* [Doel oefening]: Vervang in de tekst over de Eco-Score "model" door "rekenmodel" en geef daarbij het gedeelte weer dat begint bij "Welke labels worden" en eindigt bij "(Haute Valeur Environnementale).".

Nee, want Färm lanceerde onlangs de Färmoscope, een duurzaamheidsscore die terug te vinden is op producten die in de bioketen verkocht worden en die stoelt op 11 ecologische, economische of sociale criteria.

Hoe wordt de Eco-Score berekend? 

De score is opgebouwd uit twee componenten, enerzijds de resultaten van de levenscyclusanalyse van een product (van boer tot bord) en anderzijds de toevoeging van extra indicatoren volgens een bonus-malussysteem. De grafiek hieronder vat de gebruikte methode samen. 

Welke labels worden in aanmerking genomen om een bonus toe te kennen bij de berekening van de Eco-Score?

Het model houdt rekening met 13 verschillende labels, onderverdeeld in 3 verschillende groepen, die een hogere of lagere bonus krijgen, afhankelijk van het milieuvoordeel dat het model eraan toekent. Groep 1 (+ 20 punten) verzamelt de labels Nature & Progrès, Bio Cohérence en Demeter. Groep 2 (+15 punten) bestaat uit de Europese labels EU Bio en AB Agriculture Biologique. Groep 3 (+10 punten) bestaat uit de labels UTZ, Rainforest Alliance, Fairtrade, ASC, MSC, en de Franse certificeringen Blanc Bleu Coeur, Label Rouge en HVE (Haute Valeur Environnementale).

Wat zijn de voor- en nadelen?

Andere belanghebbenden zullen de beslissing van Colruyt meer dan waarschijnlijk overhaast vinden: ze hebben waarschijnlijk dezelfde bedenkingen als de spelers in Frankrijk. Het ontwikkelen van een duurzame score is een zeer complexe aangelegenheid. Alle retailers zijn actief bezig met het verbeteren van hun eigen duurzaamheid en sommige werken aan een score voor de CO2-uitsoot van producten, wat vaak gepaard gaat met methodologische problemen. De Eco-Score gaat verder dan CO2, aangezien het ook andere criteria omvat, wat zowel zijn sterkte als zijn zwakte is. Moeten de verschillende evaluatieniveaus over elkaar heen gelegd worden? Bestaat er geen risico dat het aantal labels sterk zal toenemen? En dreigt zo’n score niet te eindigen als een normatief oordeel? Moet een product bijvoorbeeld worden bestraft omdat het uit een ander werelddeel komt, waar het een sociaal netwerk voedt? Ironisch genoeg vinden we hier dezelfde kritiek terug als bij de Nutri-Score. Er zijn producten die op gezondheidsvlak beter zijn dan andere, maar er zijn er ook die, wanneer ze met mate worden geconsumeerd, niet mogen verdwijnen, omdat ze plezier brengen en perfect hun plaats hebben binnen een evenwichtige voeding. Elk puntensysteem loopt het risico om bepaalde zaken te reduceren.

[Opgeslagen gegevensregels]
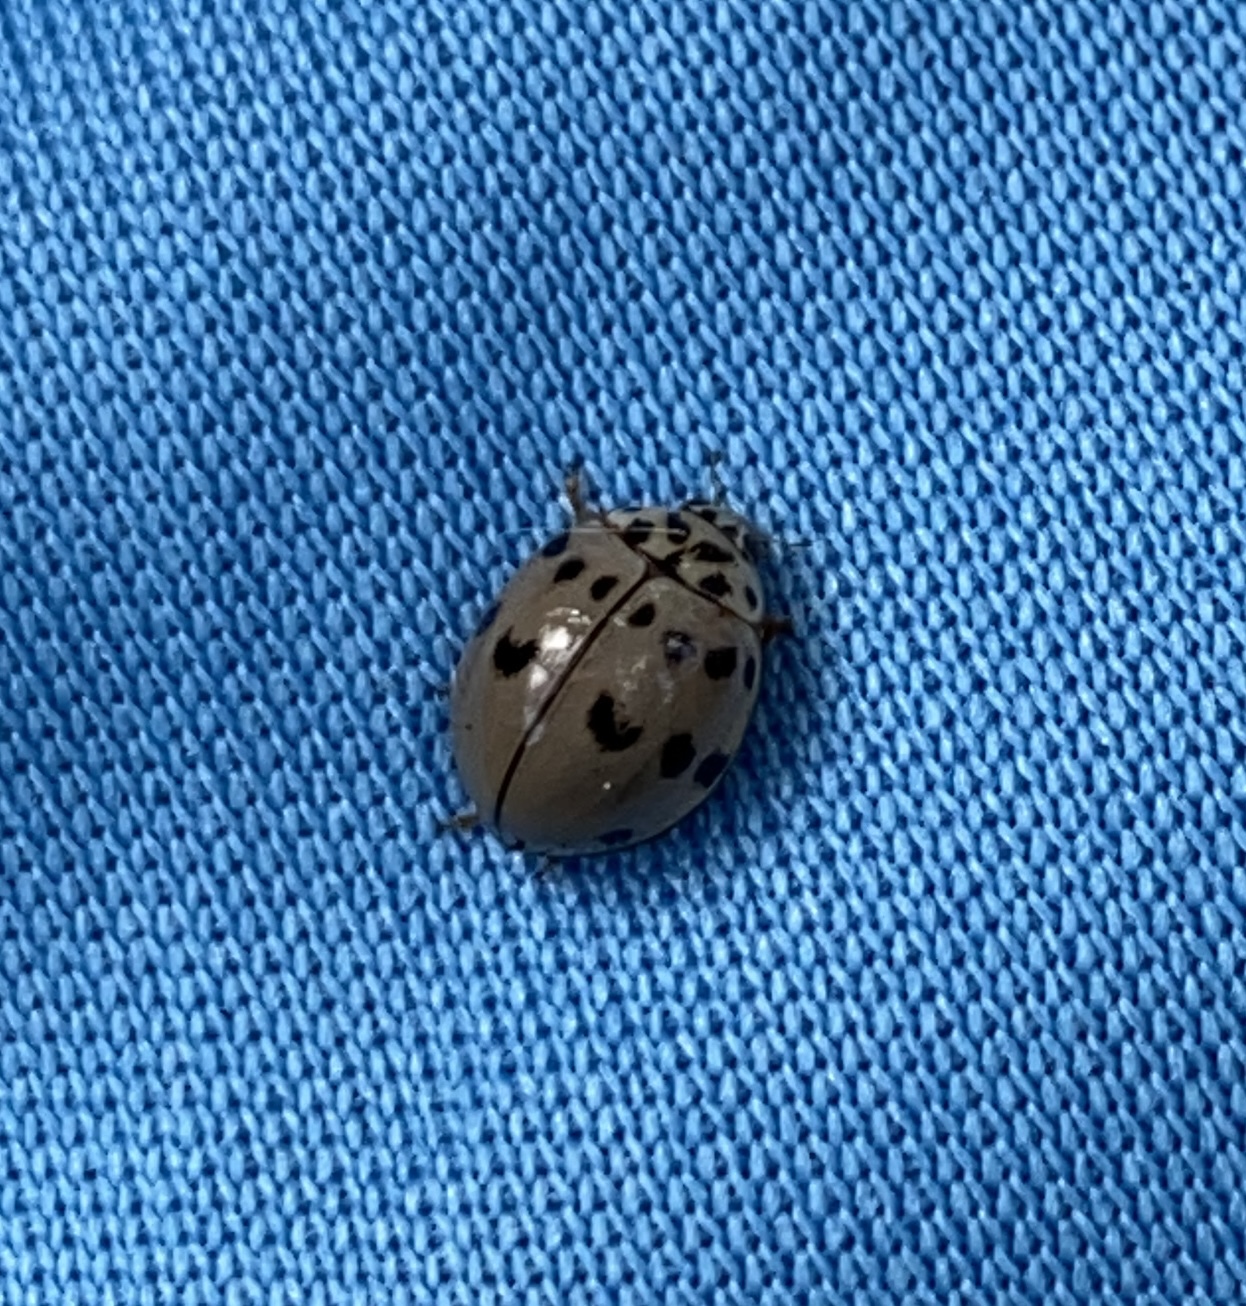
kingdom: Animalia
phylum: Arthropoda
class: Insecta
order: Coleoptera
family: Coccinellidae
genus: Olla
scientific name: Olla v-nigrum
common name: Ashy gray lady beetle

* [Uitwerking opdracht]:
Welke labels worden in aanmerking genomen om een bonus toe te kennen bij de berekening van de Eco-Score?

Het rekenmodel houdt rekening met 13 verschillende labels, onderverdeeld in 3 verschillende groepen, die een hogere of lagere bonus krijgen, afhankelijk van het milieuvoordeel dat het rekenmodel eraan toekent. Groep 1 (+ 20 punten) verzamelt de labels Nature & Progrès, Bio Cohérence en Demeter. Groep 2 (+15 punten) bestaat uit de Europese labels EU Bio en AB Agriculture Biologique. Groep 3 (+10 punten) bestaat uit de labels UTZ, Rainforest Alliance, Fairtrade, ASC, MSC, en de Franse certificeringen Blanc Bleu Coeur, Label Rouge en HVE (Haute Valeur Environnementale).